- What the task asks:
Below are some records. Print exactly the lines between the one holding "grey bucket [375,198,418,248]" and the one holding "none -> frying pan [331,497,370,540]", inclusive, and nothing else.

++++ Excerpted records

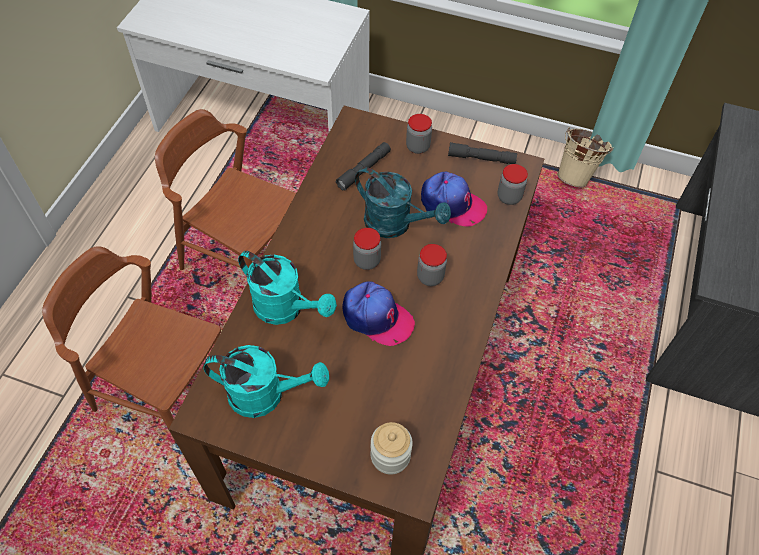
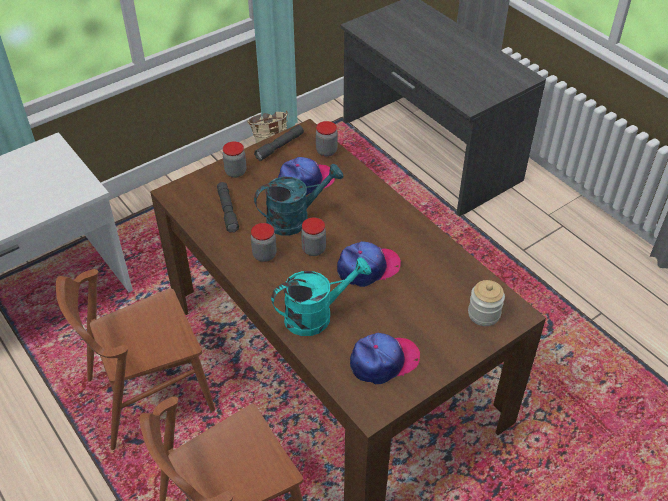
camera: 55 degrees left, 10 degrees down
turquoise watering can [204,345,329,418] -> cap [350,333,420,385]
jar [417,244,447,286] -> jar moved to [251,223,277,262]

++++++++
++++ Excerpted records

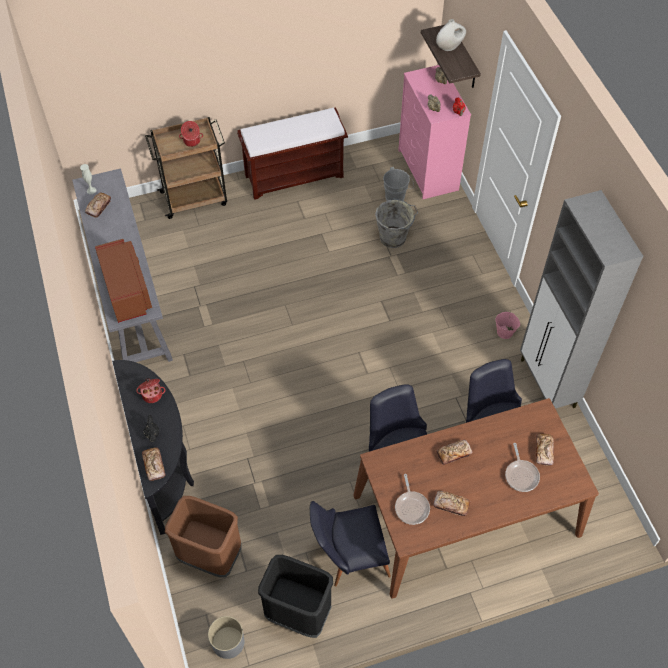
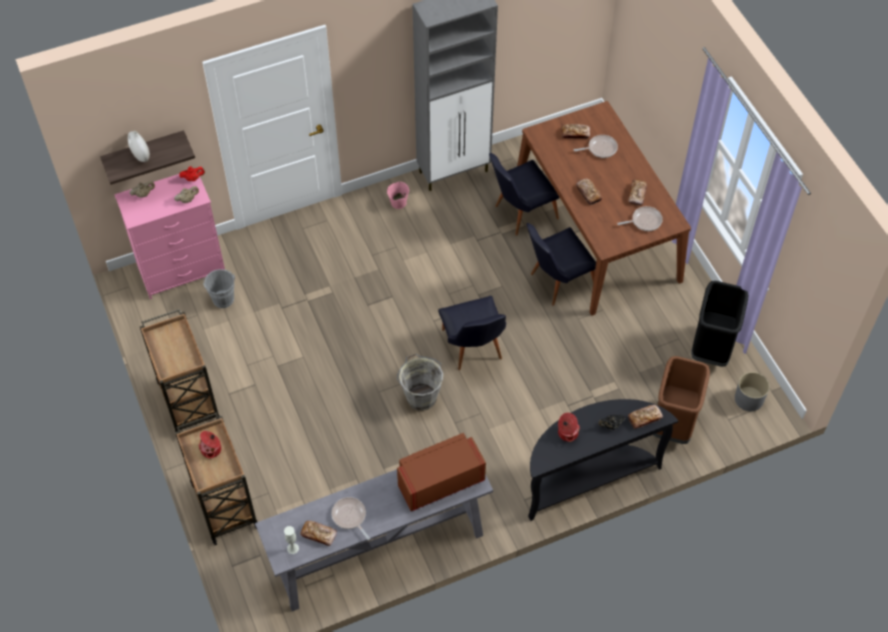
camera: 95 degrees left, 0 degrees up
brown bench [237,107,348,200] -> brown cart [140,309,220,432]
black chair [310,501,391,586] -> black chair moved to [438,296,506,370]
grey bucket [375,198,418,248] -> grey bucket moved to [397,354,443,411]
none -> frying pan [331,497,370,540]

++++++++

- Written answer:
grey bucket [375,198,418,248] -> grey bucket moved to [397,354,443,411]
none -> frying pan [331,497,370,540]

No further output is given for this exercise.